CDonnerer / xgboost-distribution

Probabilistic prediction with XGBoost.
MIT License
100 stars 17 forks source link

Parameters go unused when passed through Sklearn Pipeline #101

Closed ae-powell closed 5 months ago

ae-powell commented 5 months ago

I've found that parameters can go unused when XGBDistribution if used in a sklearn Pipeline. For example, this snippet below returns a warning that sample_weights are going unused. Hopefully there is a relatively simple explanation or fix for this.
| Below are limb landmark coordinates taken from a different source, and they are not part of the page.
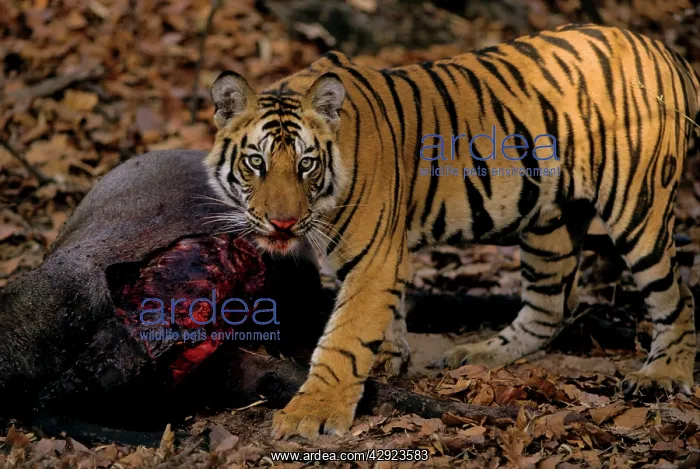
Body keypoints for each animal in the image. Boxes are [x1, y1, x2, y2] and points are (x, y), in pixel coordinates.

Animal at [203, 23, 700, 439]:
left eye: (306, 164)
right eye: (256, 162)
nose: (283, 222)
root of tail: (664, 50)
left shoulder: (373, 255)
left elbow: (344, 338)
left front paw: (313, 412)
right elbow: (384, 316)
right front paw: (390, 357)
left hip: (638, 204)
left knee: (677, 296)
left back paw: (663, 375)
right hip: (548, 220)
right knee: (550, 306)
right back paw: (480, 354)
from xgboost_distribution import XGBDistribution
from scipy.stats import nbinom
from sklearn.preprocessing import StandardScaler
from sklearn.pipeline import Pipeline

# ... split dataset into X_train, X_test, y_train, y_test, and sample_wgt

model = XGBDistribution(
    distribution="negative-binomial"
)

pipe = Pipeline(
  [
    ('scaler', StandardScaler()),
    ('model', model)
  ]
)

pipe.fit(X_train, y_train, model__sample_weight=sample_wgt)

This returns the following warning message:

/local_disk0/.ephemeral_nfs/envs/pythonEnv-b1e95427-ed1d-47a7-8c9d-a3b62891426a/lib/python3.9/site-packages/xgboost/core.py:160: UserWarning: [13:29:49] WARNING: /workspace/src/learner.cc:742: 
Parameters: { "sample_weight" } are not used.
CDonnerer commented 5 months ago

Hi, I'm not able to reproduce this, could you share and/or upgrade the versions that you've used for xgboost and xgboost-distribution?

Sample weights are fully supported after version >= 0.2.6. Note the syntax is to only set them in the fit call:

model = XGBDistribution()
model.fit(X, y, sample_weight=sample_weight)
ae-powell commented 5 months ago

Thank you. Looks like it was a compatibility issue with scikit-learn. When upgrading to 1.4.2 I didn't experience the same issues with passing parameters after using .set_fit_request(sample_weight=True).